For the better part, Nitish used Modi’s own cannon as fodder to fuel his attack. He picked, for instance, on Modi’s “chun chun ke saaf kar do… clean them up one by one” exhort to the Gandhi Maidan gathering, and said: “This chun chun ke is the language of fascists, it is not a democratic tone, and the nation should take note. Look at his intolerance of Amartya Sen just because he praised Bihar and not Gujarat, his people just fell on a scholar like Sen. This is not even dictatorial behaviour, this is fascist, like Hitler.

“And like that other man in Hitler’s camp, (Joseph) Goebbels, Modi too believes in repeating lies a hundred times so it would begin to sound like the truth.”

Of Modi’s lies, Nitish claimed to have picked two from the Hunkar Rally. He had never been Modi’s guest in Gujarat, he said, he had gone to attend a wedding in the family of J.N. Bhatt, former chief justice of the Patna High Court.

He also had never had the opportunity to sit around the same table with Modi at a prime ministerial function. “Jhooth baat, all lies,” Nitish said. “But we are all familiar with kathavachaks (tale tellers) from Gujarat. One of them is currently in jail, and you know for what.” (A barely veiled reference and likening to taint-ridden preacher Asaram Bapu.)

There was more sarcasm Nitish had brought along to drip on the man who has challenged his fortress.

“Very educated man with a keen knowledge of history,” Nitish ventured, smacking his lips at what was to follow. “He thinks Alexander came to Bihar and was killed on the Ganges, he says Chandragupta Maurya was a Gupta dynasty king, he says Taxila is in Bihar, perhaps not knowing it is far away in the northwestern province of Pakistan. What is one to say of such a learned man?”

Modi’s interpretation of mythology, Nitish quarrelled with equally. “He has reduced our gods to caste leaders, Krishna to a Yadav hero, Ram to a Rajput protagonist. He says he is anti-caste politics and such is the caste politics he plays with gods. I want to inform him Ram and Krishna are not active members of any political party.”

Laughter rippled under the canopy where sat about five thousand party delegates.

“I know he is desperate to create a storm but it is a blower-generated storm, not a natural one, he wants to jump on the Delhi throne, I will say, ‘Have patience, gain the trust of billion-plus Indian people’. That will not come from desperation, that will not come from hunkar, whose very essence is arrogance and pomposity.”

ROWS -

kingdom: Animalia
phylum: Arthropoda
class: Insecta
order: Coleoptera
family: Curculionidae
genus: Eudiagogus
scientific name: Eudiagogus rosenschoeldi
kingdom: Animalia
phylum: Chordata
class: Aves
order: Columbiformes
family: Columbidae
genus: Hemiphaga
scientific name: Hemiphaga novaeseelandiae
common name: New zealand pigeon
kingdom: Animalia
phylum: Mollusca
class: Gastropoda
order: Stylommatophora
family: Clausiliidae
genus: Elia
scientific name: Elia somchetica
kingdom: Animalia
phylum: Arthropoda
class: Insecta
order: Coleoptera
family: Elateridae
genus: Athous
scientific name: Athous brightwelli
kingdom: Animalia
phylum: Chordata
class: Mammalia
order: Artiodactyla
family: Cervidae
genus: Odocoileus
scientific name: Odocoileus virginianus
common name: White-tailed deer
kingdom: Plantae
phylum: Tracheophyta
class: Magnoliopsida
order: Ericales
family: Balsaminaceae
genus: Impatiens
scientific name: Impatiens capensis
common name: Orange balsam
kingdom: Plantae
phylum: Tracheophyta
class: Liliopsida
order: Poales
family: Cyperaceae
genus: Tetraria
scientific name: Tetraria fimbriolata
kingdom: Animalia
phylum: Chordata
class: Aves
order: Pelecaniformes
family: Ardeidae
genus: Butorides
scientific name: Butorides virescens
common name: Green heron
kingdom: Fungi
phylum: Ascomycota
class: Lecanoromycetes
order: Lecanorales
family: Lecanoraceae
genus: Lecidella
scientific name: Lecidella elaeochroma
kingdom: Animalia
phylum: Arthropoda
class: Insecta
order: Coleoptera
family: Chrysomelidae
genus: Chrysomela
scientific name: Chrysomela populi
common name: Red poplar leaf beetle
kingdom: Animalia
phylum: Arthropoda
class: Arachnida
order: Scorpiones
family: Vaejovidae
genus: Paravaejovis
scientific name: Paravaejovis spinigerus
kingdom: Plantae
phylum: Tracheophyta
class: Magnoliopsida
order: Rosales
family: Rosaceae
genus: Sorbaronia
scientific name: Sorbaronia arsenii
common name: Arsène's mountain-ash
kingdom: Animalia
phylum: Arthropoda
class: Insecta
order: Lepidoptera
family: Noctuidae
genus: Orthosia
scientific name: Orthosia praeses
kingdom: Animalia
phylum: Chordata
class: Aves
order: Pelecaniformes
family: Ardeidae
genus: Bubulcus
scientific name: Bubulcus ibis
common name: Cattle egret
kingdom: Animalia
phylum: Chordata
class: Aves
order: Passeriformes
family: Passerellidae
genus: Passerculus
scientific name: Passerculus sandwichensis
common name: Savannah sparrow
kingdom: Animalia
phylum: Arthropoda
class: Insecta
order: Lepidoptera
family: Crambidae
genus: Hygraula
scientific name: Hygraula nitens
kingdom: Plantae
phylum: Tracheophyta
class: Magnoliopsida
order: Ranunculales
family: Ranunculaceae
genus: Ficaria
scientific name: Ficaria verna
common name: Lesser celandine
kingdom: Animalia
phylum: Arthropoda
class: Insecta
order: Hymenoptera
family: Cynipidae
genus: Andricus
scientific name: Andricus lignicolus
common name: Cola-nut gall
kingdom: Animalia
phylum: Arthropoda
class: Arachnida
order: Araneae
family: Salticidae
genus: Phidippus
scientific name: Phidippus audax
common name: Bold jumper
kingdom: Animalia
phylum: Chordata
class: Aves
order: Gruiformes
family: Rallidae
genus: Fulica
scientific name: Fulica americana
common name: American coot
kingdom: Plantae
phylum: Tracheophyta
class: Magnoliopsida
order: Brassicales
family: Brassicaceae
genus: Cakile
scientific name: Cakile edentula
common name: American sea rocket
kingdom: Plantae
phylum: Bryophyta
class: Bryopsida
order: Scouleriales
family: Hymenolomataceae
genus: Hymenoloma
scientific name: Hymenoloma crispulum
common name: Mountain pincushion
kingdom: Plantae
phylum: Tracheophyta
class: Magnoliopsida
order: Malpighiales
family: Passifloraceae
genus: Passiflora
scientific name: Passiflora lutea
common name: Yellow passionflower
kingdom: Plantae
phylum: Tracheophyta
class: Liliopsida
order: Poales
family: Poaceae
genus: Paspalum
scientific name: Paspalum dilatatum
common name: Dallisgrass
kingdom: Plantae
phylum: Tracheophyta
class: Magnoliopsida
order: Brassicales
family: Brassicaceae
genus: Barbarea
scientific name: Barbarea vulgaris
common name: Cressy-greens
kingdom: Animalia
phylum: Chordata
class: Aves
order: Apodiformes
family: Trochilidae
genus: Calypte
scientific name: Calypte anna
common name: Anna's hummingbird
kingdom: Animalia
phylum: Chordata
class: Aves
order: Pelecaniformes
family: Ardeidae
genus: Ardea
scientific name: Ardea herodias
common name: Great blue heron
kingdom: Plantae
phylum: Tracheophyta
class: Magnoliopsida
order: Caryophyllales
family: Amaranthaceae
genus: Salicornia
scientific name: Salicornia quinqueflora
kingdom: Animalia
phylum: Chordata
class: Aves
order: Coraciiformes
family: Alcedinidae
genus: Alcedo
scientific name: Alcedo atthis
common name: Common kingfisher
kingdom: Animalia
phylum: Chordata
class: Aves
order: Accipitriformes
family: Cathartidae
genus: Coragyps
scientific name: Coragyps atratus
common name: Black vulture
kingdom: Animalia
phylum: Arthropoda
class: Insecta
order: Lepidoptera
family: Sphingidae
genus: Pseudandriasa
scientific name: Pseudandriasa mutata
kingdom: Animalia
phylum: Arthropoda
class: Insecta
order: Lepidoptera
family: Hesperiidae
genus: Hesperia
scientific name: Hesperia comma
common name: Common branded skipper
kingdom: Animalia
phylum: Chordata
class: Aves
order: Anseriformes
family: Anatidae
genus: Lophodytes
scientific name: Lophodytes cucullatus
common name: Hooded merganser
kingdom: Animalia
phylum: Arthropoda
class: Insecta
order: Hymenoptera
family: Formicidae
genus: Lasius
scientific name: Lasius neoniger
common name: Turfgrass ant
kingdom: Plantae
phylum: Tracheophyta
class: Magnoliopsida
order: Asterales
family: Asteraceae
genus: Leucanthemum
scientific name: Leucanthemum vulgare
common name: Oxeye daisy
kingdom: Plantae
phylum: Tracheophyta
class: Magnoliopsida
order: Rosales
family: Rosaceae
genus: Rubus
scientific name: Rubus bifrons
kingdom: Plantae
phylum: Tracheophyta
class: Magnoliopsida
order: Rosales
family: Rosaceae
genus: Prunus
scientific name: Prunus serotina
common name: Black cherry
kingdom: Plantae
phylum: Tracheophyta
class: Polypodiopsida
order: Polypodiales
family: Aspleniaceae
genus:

WHAT TO WORK ON -
1. In the report on Nitish's speech, whose family wedding did Nitish say he had gone to Gujarat to attend?
2. Continue the report on Nitish's speech against Modi, picking up after its final quoted remarks about "hunkar."

ANSWERS TO THE TASKS -
1. He said he had gone to a wedding in the family of J.N. Bhatt, former chief justice of the Patna High Court.

2.
If Modi was not averse to taking personal digs at Nitish last Sunday, the Bihar chief minister wasn’t shying off a close-to-the-skin joust either.

“I do not have the experience of being a tea boy,” he said, poking fun at Modi’s new positioning as an underdog. “But I come from a very humble and rural background and I have stayed close to the pain of the poor. I want to know what he has done for the poor. Only the rich are profiting in his state, the poor are suffering, but he never talks of the poor. JP, V.P. Singh, Charan Singh were not backward leaders but they understood their pain and did things for the poor, just being backward does not mean anything, it is what you do.”

Nitish travels to Delhi tomorrow to address a Left-sponsored event against communal forces, but he indicated he intends to keep his options on the future course open for the moment.

“I have not spoken to anyone yet,” he said, still teasing speculation over a tie-up with the Congress. “People are guessing, but we will take a decision at an appropriate time, whether we want to work with a front or something else.”

But the BJP option, he sounded firm, was closed. “I will reveal the story of how and why the break happened, but not today. For today, only a hint. Who took me to meet Gadkari and what assurance was I given? Where was that assurance given? It will become who backstabbed who and who is responsible for breaking the alliance. It is them, not us. Who is the opportunist? Them, not us.”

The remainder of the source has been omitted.